-------- Material for this task

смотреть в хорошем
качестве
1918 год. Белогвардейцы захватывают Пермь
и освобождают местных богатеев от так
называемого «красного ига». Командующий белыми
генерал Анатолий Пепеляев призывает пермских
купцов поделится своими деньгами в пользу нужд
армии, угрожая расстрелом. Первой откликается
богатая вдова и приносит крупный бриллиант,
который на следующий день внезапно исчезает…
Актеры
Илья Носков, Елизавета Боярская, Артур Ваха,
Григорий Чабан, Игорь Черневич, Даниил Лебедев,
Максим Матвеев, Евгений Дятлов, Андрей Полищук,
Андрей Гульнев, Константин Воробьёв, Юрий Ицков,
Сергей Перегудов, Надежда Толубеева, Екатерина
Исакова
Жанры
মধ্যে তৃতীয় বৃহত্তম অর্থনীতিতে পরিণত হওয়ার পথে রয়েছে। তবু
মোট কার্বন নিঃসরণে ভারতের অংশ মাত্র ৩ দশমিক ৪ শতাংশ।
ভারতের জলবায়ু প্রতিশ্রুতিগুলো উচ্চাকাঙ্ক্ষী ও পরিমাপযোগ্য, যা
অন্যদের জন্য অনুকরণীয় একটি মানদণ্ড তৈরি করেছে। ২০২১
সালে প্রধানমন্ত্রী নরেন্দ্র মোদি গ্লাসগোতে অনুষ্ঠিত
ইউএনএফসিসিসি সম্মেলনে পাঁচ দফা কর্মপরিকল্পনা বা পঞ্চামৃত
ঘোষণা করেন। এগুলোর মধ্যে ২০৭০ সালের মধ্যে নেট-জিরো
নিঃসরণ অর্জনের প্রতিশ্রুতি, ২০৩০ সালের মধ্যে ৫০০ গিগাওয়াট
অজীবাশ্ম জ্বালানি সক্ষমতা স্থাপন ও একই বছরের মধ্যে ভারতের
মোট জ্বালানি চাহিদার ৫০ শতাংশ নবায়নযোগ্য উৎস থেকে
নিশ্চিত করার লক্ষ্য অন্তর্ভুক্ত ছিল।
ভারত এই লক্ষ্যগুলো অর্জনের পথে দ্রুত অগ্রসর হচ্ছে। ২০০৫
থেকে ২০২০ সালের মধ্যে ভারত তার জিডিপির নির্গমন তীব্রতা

----------------

Transcribe each entry above exactly as it reads.

смотреть в хорошем
качестве
1918 год. Белогвардейцы захватывают Пермь
и освобождают местных богатеев от так
называемого «красного ига». Командующий белыми
генерал Анатолий Пепеляев призывает пермских
купцов поделится своими деньгами в пользу нужд
армии, угрожая расстрелом. Первой откликается
богатая вдова и приносит крупный бриллиант,
который на следующий день внезапно исчезает…
Актеры
Илья Носков, Елизавета Боярская, Артур Ваха,
Григорий Чабан, Игорь Черневич, Даниил Лебедев,
Максим Матвеев, Евгений Дятлов, Андрей Полищук,
Андрей Гульнев, Константин Воробьёв, Юрий Ицков,
Сергей Перегудов, Надежда Толубеева, Екатерина
Исакова
Жанры
মধ্যে তৃতীয় বৃহত্তম অর্থনীতিতে পরিণত হওয়ার পথে রয়েছে। তবু
মোট কার্বন নিঃসরণে ভারতের অংশ মাত্র ৩ দশমিক ৪ শতাংশ।
ভারতের জলবায়ু প্রতিশ্রুতিগুলো উচ্চাকাঙ্ক্ষী ও পরিমাপযোগ্য, যা
অন্যদের জন্য অনুকরণীয় একটি মানদণ্ড তৈরি করেছে। ২০২১
সালে প্রধানমন্ত্রী নরেন্দ্র মোদি গ্লাসগোতে অনুষ্ঠিত
ইউএনএফসিসিসি সম্মেলনে পাঁচ দফা কর্মপরিকল্পনা বা পঞ্চামৃত
ঘোষণা করেন। এগুলোর মধ্যে ২০৭০ সালের মধ্যে নেট-জিরো
নিঃসরণ অর্জনের প্রতিশ্রুতি, ২০৩০ সালের মধ্যে ৫০০ গিগাওয়াট
অজীবাশ্ম জ্বালানি সক্ষমতা স্থাপন ও একই বছরের মধ্যে ভারতের
মোট জ্বালানি চাহিদার ৫০ শতাংশ নবায়নযোগ্য উৎস থেকে
নিশ্চিত করার লক্ষ্য অন্তর্ভুক্ত ছিল।
ভারত এই লক্ষ্যগুলো অর্জনের পথে দ্রুত অগ্রসর হচ্ছে। ২০০৫
থেকে ২০২০ সালের মধ্যে ভারত তার জিডিপির নির্গমন তীব্রতা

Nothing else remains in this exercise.